** Task objective **
Filter the entries below, keeping only lines with the word "inventory".

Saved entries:

━━━━━━━━

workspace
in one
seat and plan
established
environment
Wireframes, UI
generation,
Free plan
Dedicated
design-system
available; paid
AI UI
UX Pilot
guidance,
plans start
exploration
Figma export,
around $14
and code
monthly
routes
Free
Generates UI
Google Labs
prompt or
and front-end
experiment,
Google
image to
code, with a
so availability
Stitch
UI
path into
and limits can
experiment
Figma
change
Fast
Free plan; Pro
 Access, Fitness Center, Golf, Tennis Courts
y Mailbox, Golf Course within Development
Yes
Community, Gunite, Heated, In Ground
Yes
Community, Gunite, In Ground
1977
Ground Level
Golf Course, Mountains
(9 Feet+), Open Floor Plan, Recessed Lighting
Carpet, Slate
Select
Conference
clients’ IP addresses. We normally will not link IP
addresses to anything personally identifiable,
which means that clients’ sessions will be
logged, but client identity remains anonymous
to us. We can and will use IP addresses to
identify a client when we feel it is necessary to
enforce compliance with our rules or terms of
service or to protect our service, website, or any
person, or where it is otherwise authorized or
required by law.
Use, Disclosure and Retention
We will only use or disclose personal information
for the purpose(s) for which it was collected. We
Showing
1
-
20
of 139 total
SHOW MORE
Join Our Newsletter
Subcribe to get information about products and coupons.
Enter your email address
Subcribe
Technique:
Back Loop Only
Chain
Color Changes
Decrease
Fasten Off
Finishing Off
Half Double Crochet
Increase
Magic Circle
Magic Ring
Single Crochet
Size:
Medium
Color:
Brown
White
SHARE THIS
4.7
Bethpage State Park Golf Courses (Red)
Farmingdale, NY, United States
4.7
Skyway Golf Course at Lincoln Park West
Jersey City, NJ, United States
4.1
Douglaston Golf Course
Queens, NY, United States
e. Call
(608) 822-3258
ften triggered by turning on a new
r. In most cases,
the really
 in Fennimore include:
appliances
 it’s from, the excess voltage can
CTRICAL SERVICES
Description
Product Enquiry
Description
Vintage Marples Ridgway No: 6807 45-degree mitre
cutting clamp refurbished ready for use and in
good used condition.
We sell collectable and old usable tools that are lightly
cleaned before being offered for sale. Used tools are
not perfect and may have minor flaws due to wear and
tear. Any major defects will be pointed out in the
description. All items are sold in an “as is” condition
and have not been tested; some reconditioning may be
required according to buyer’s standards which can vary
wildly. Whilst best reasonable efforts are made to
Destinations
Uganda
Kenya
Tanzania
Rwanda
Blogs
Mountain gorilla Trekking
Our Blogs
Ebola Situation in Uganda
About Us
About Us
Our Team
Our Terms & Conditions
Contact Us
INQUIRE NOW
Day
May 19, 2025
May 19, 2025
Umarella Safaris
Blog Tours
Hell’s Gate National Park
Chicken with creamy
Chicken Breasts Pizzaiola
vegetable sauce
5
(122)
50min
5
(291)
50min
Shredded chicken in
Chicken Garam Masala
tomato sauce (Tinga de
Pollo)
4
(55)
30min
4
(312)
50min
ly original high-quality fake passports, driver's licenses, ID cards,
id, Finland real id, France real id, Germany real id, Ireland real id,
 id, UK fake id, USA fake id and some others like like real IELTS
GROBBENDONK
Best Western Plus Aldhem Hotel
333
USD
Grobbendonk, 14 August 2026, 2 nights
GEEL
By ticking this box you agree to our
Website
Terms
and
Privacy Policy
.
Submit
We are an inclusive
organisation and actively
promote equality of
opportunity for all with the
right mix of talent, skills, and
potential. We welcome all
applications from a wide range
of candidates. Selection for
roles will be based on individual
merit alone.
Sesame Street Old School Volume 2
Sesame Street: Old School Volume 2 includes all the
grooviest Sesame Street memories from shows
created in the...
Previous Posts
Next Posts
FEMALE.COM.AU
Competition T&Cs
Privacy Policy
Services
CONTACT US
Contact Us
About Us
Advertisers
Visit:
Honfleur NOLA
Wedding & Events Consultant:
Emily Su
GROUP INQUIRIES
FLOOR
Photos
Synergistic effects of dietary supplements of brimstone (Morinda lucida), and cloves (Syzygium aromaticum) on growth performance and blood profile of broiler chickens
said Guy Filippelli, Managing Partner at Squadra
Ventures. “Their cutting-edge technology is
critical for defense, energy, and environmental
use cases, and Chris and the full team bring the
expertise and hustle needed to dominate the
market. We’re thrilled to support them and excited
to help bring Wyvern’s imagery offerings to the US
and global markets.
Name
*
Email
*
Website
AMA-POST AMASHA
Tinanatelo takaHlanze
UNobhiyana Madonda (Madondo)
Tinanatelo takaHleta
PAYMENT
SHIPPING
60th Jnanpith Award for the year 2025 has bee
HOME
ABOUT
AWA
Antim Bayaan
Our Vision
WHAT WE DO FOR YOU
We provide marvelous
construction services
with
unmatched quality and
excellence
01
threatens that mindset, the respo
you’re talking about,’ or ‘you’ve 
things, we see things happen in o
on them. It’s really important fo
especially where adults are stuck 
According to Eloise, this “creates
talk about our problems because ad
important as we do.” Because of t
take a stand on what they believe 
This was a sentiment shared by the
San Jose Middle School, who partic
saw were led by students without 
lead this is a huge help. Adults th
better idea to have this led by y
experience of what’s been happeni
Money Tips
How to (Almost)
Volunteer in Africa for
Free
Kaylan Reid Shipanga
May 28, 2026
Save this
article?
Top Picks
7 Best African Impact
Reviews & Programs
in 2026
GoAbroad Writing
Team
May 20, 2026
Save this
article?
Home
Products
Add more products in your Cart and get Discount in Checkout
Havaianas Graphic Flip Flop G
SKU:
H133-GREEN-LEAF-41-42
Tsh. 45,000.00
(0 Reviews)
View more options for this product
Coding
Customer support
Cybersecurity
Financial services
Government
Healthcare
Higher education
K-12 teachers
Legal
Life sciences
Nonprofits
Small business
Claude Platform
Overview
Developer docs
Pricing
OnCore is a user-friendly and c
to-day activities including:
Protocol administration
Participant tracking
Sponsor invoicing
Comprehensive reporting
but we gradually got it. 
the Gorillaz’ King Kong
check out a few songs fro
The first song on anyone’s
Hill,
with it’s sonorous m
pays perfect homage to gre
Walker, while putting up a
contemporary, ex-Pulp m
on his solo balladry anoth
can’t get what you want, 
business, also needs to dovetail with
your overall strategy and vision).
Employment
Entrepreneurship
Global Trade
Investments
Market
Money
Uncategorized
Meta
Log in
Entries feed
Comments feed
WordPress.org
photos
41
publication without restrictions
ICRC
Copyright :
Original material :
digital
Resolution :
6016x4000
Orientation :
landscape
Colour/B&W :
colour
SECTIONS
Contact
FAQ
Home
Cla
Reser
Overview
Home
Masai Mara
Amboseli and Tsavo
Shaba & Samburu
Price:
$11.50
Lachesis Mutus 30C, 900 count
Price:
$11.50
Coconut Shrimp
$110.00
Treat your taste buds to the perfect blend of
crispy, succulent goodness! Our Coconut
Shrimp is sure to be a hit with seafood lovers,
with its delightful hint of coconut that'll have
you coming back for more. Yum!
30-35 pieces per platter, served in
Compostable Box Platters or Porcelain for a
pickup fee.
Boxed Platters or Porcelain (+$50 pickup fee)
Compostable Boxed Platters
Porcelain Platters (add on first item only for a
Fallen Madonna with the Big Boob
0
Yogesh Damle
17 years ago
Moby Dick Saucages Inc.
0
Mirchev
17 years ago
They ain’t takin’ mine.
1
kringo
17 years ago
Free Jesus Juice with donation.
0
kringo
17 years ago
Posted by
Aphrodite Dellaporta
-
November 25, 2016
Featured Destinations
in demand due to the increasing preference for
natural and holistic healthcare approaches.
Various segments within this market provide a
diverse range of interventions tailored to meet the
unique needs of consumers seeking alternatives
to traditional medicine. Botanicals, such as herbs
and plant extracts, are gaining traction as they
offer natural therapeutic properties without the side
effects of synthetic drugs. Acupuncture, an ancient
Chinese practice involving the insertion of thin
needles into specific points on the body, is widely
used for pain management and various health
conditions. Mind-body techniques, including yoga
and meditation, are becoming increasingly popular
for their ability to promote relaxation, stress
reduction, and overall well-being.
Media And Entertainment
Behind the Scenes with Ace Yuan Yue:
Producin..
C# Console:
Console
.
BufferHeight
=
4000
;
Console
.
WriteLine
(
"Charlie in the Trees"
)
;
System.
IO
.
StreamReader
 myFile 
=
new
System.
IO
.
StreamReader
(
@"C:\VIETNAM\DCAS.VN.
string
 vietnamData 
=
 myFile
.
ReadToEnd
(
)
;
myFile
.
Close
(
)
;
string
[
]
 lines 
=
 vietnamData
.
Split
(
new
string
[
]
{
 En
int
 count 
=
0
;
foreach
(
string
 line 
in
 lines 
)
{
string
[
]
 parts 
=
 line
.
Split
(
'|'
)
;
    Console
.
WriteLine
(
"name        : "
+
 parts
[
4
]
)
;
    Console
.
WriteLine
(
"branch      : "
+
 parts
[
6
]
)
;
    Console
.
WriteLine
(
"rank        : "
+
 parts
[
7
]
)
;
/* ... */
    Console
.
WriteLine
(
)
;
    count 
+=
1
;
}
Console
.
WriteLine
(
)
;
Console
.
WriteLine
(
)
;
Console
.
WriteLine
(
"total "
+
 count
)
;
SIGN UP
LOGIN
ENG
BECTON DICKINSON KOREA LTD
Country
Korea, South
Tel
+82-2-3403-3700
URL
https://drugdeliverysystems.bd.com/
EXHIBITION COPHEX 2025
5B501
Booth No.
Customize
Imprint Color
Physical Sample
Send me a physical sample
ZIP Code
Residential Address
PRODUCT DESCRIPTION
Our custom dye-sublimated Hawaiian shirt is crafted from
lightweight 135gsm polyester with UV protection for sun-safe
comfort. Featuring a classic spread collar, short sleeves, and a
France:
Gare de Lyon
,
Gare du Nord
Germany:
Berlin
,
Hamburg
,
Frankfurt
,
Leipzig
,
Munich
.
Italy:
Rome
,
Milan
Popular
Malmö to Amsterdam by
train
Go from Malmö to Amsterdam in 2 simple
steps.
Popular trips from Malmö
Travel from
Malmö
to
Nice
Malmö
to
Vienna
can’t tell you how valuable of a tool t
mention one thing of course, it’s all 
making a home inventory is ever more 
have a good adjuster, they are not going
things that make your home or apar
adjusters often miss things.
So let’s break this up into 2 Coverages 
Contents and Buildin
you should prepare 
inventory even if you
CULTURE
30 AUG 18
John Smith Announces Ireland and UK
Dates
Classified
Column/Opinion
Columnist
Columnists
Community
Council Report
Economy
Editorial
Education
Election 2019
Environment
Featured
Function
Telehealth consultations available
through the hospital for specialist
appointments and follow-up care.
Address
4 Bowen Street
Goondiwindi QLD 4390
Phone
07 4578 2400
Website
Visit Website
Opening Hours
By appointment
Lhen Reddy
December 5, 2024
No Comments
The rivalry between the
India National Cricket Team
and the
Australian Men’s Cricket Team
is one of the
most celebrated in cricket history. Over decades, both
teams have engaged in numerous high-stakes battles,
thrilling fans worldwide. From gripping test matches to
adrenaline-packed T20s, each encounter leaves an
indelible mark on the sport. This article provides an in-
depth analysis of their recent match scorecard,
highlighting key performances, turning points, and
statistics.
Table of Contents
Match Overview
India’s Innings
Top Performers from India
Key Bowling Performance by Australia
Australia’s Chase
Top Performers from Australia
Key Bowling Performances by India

━━━━━━━━

** Solution **
making a home inventory is ever more 
inventory even if you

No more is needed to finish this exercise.